1In the final analysis, it needs to be understood that the existence of State-owned firms in the manufacturing sector, for instance, is not about profit maximisation. Very often, it is about multidimensional objectives like employing the masses, keeping prices low in specific sectors, reducing regional imbalances, and operating in areas and sectors where the private sector is unwilling or not well-suited. Hence, social objectives are often primarily the reasons why the government is present in sectors that it should not be in. In such cases, asset monetisation can play a critical role. While the government will retain ownership and control, the operation and utilisation of assets will be in the hands of the private sector but these assets will eventually be handed back to the Central government after the lease expires. In the interim, it is a win-win situation for everyone. While the government can mobilise resources without incurring huge budgetary or fiscal deficits, the private sector also earns revenues for as long as the lease period is underway.

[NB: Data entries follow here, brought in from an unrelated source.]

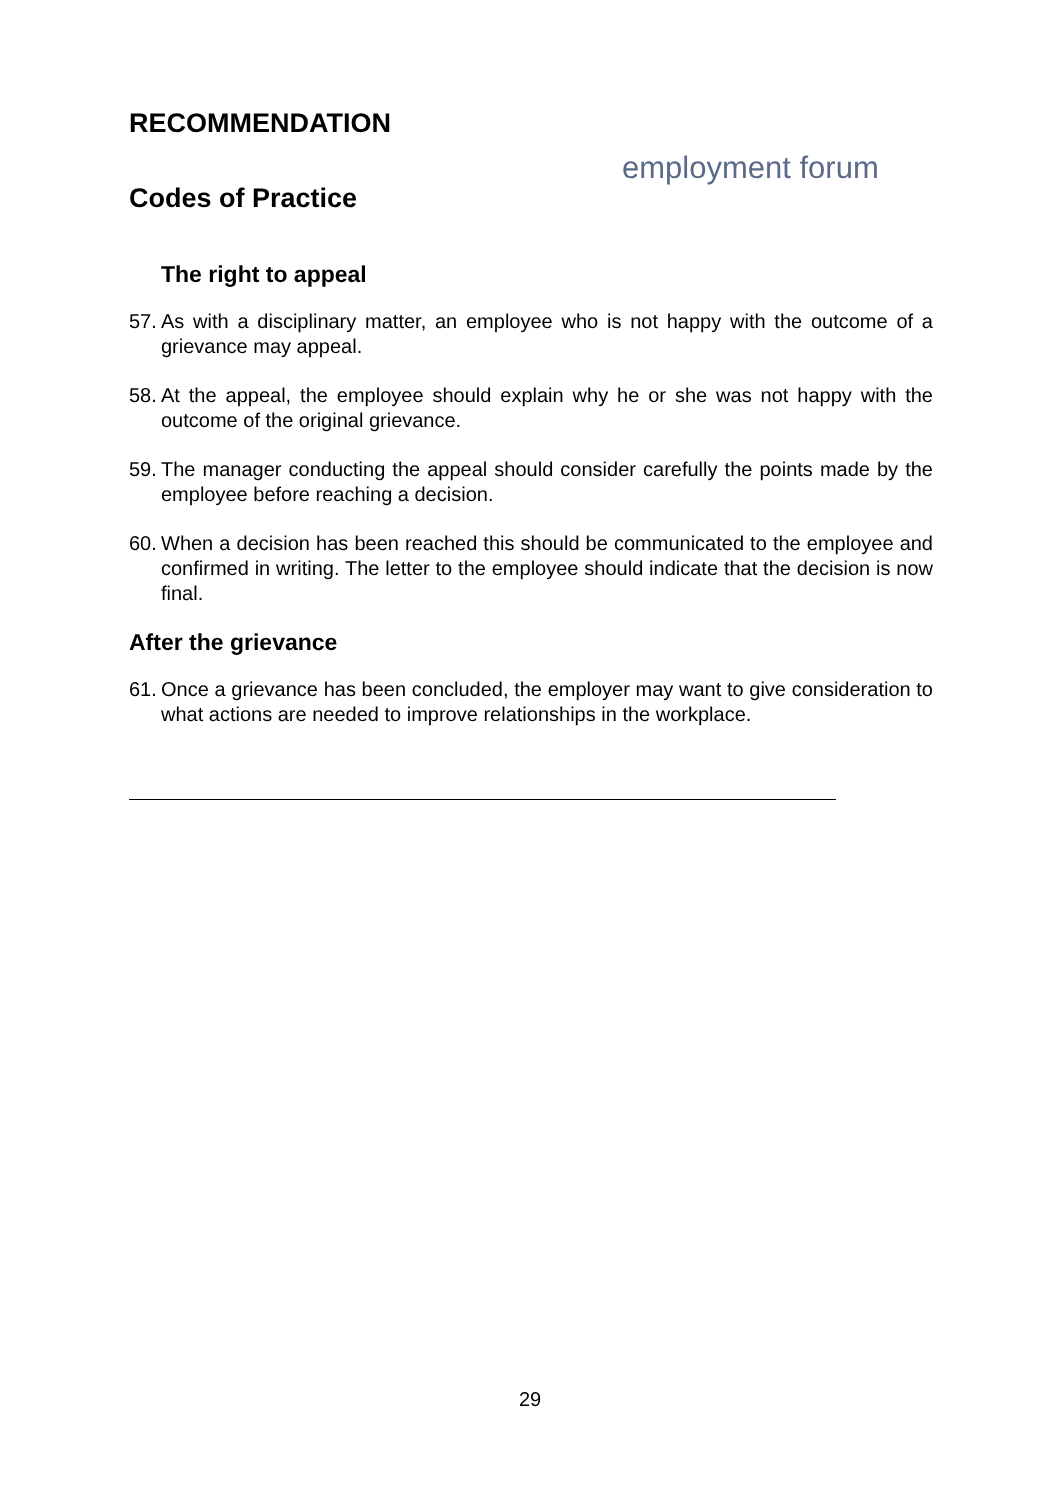RECOMMENDATION
Codes of Practice
employment forum
The right to appeal
57.
As with a disciplinary matter, an employee who is not happy with the outcome of a grievance may appeal.
58.
At the appeal, the employee should explain why he or she was not happy with the outcome of the original grievance.
59.
The manager conducting the appeal should consider carefully the points made by the employee before reaching a decision.
60.
When a decision has been reached this should be communicated to the employee and confirmed in writing. The letter to the employee should indicate that the decision is now final.
After the grievance
61.
Once a grievance has been concluded, the employer may want to give consideration to what actions are needed to improve relationships in the workplace.
29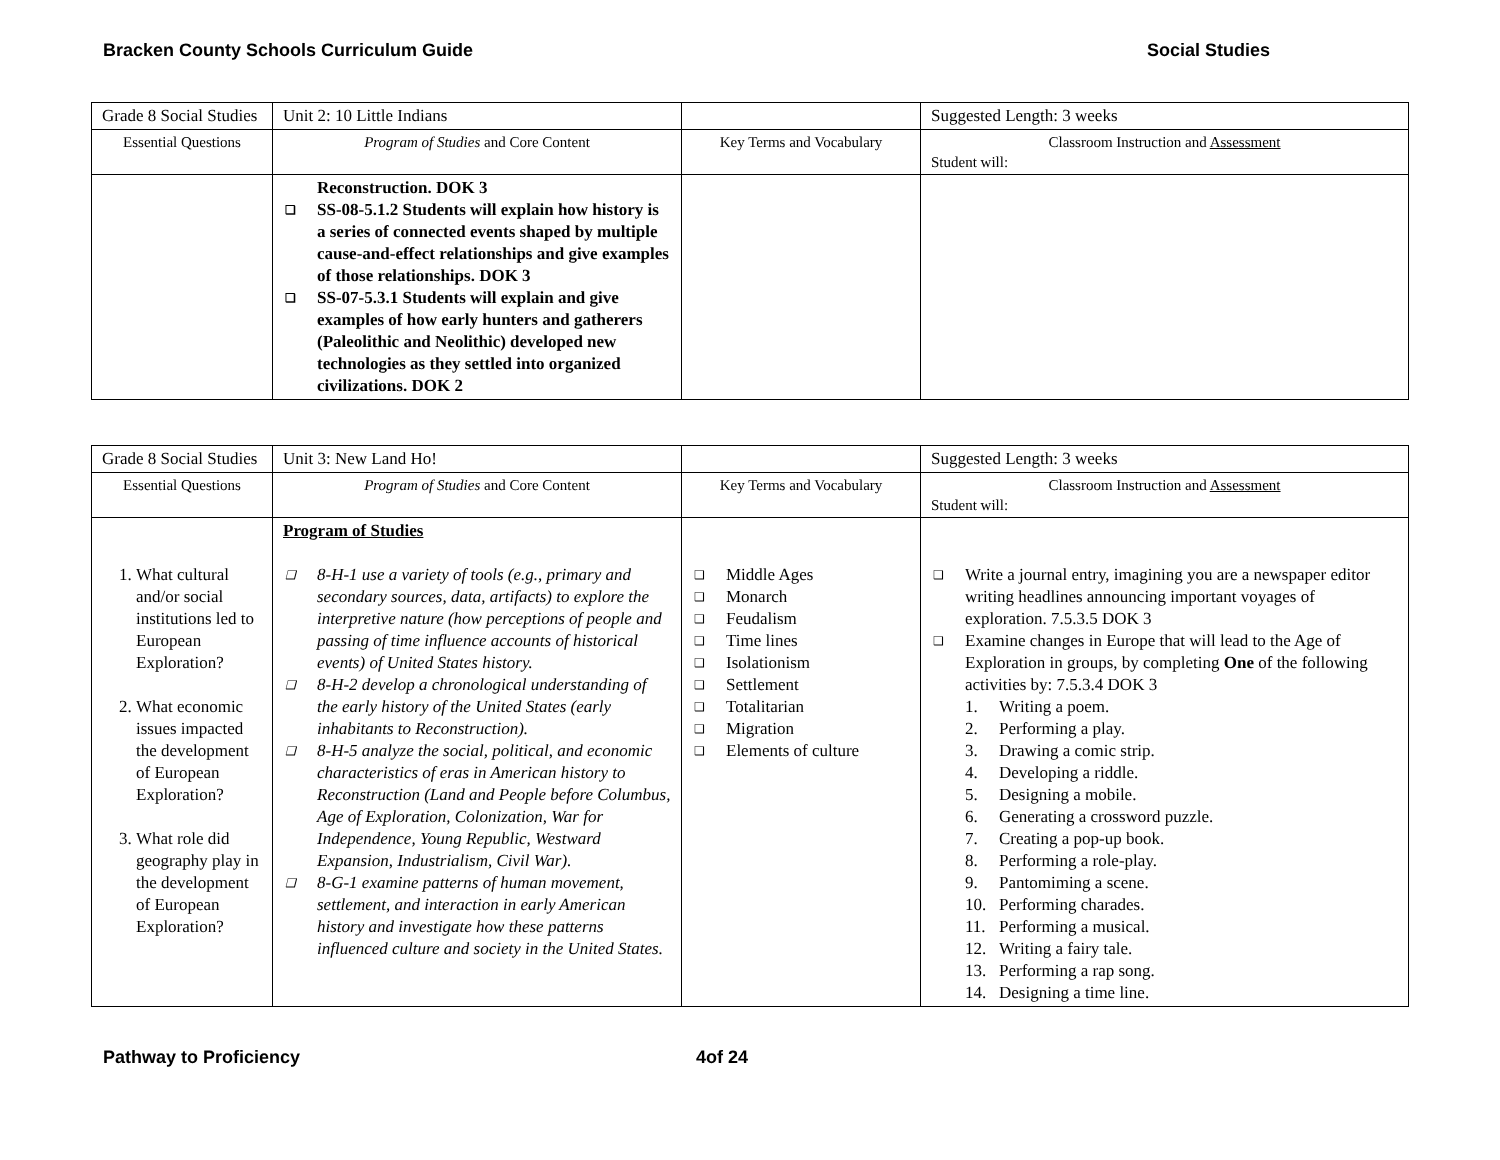Bracken County Schools Curriculum Guide Social Studies
| Grade 8 Social Studies | Unit 2: 10 Little Indians | | Suggested Length: 3 weeks |
| Essential Questions | Program of Studies and Core Content | Key Terms and Vocabulary | Classroom Instruction and Assessment Student will: |
| | Reconstruction. DOK 3 ❑ SS-08-5.1.2 Students will explain how history is a series of connected events shaped by multiple cause-and-effect relationships and give examples of those relationships. DOK 3 ❑ SS-07-5.3.1 Students will explain and give examples of how early hunters and gatherers (Paleolithic and Neolithic) developed new technologies as they settled into organized civilizations. DOK 2 | | |
| Grade 8 Social Studies | Unit 3: New Land Ho! | | Suggested Length: 3 weeks |
| Essential Questions | Program of Studies and Core Content | Key Terms and Vocabulary | Classroom Instruction and Assessment Student will: |
| 1. What cultural and/or social institutions led to European Exploration? 2. What economic issues impacted the development of European Exploration? 3. What role did geography play in the development of European Exploration? | Program of Studies ❑ 8-H-1 use a variety of tools (e.g., primary and secondary sources, data, artifacts) to explore the interpretive nature (how perceptions of people and passing of time influence accounts of historical events) of United States history. ❑ 8-H-2 develop a chronological understanding of the early history of the United States (early inhabitants to Reconstruction). ❑ 8-H-5 analyze the social, political, and economic characteristics of eras in American history to Reconstruction (Land and People before Columbus, Age of Exploration, Colonization, War for Independence, Young Republic, Westward Expansion, Industrialism, Civil War). ❑ 8-G-1 examine patterns of human movement, settlement, and interaction in early American history and investigate how these patterns influenced culture and society in the United States. | ❑ Middle Ages ❑ Monarch ❑ Feudalism ❑ Time lines ❑ Isolationism ❑ Settlement ❑ Totalitarian ❑ Migration ❑ Elements of culture | ❑ Write a journal entry, imagining you are a newspaper editor writing headlines announcing important voyages of exploration. 7.5.3.5 DOK 3 ❑ Examine changes in Europe that will lead to the Age of Exploration in groups, by completing One of the following activities by: 7.5.3.4 DOK 3 1. Writing a poem. 2. Performing a play. 3. Drawing a comic strip. 4. Developing a riddle. 5. Designing a mobile. 6. Generating a crossword puzzle. 7. Creating a pop-up book. 8. Performing a role-play. 9. Pantomiming a scene. 10. Performing charades. 11. Performing a musical. 12. Writing a fairy tale. 13. Performing a rap song. 14. Designing a time line. |
Pathway to Proficiency 4of 24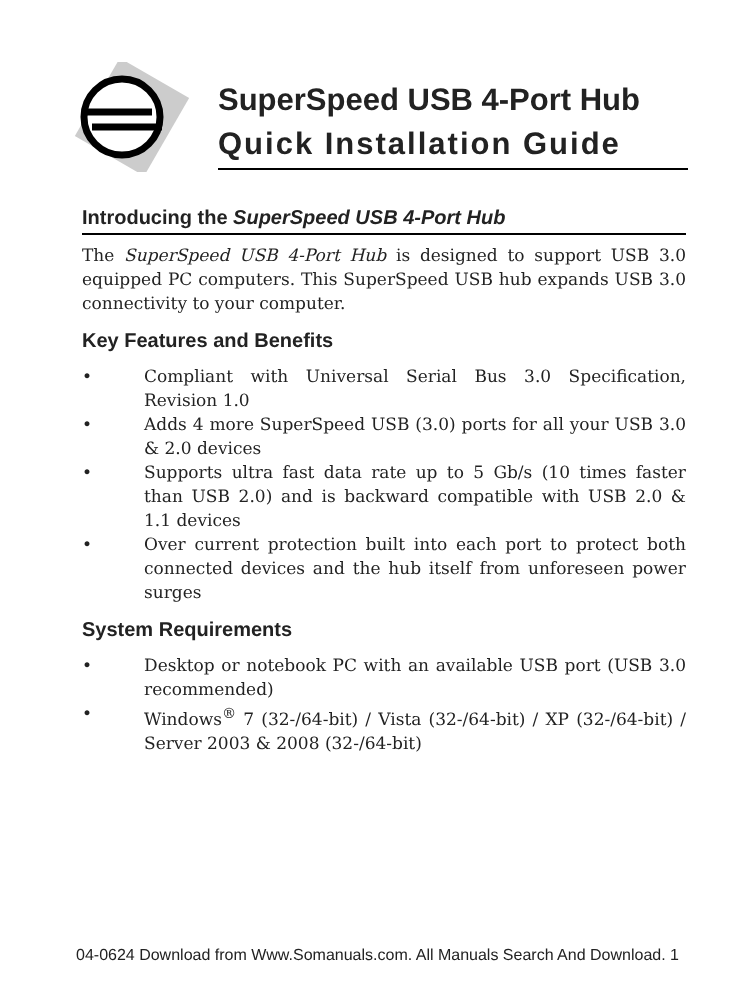SuperSpeed USB 4-Port Hub
Quick Installation Guide
Introducing the SuperSpeed USB 4-Port Hub
The SuperSpeed USB 4-Port Hub is designed to support USB 3.0 equipped PC computers. This SuperSpeed USB hub expands USB 3.0 connectivity to your computer.
Key Features and Benefits
• Compliant with Universal Serial Bus 3.0 Specification, Revision 1.0
• Adds 4 more SuperSpeed USB (3.0) ports for all your USB 3.0 & 2.0 devices
• Supports ultra fast data rate up to 5 Gb/s (10 times faster than USB 2.0) and is backward compatible with USB 2.0 & 1.1 devices
• Over current protection built into each port to protect both connected devices and the hub itself from unforeseen power surges
System Requirements
• Desktop or notebook PC with an available USB port (USB 3.0 recommended)
• Windows<sup>®</sup> 7 (32-/64-bit) / Vista (32-/64-bit) / XP (32-/64-bit) / Server 2003 & 2008 (32-/64-bit)
04-0624 Download from Www.Somanuals.com. All Manuals Search And Download. 1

The Central government in turn can use the revenues generated by leasing assets via asset monetisation, to give a bigger impetus to infrastructure projects. To cut to the chase, while disinvestment means the government will offload less than 50% stake in public sector undertakings to the private sector, privatisation implies that the government will offload more than 50% stake to the private sector. In sharp contrast, asset monetisation via the NMP is neither about disinvestment nor about privatisation. While privatisation involves transfer of both assets and ownership, asset monetisation only involves transfer/lease of assets for a specified period, without any transfer of government control or ownership. Hence, asset monetisation via the NMP is an excellent decision by the Modi government to mobilise resources, without a fire sale.” When the world is in crisis, we must pledge—a pledge which is bigger than the crisis itself. We must strive to make the 21st century India’s century. And the path to do that is self-reliance,” said Prime Minister Narendra Modi, in May 2020. Indeed, the NMP is one more step towards realising that pledge of world-class infrastructure and an Aatmanirbhar Bharat.

The author is an economist, national spokesperson of the BJP, and the bestselling author of ‘Truth & Dare: The Modi Dynamic’. Views expressed are writer’s personal.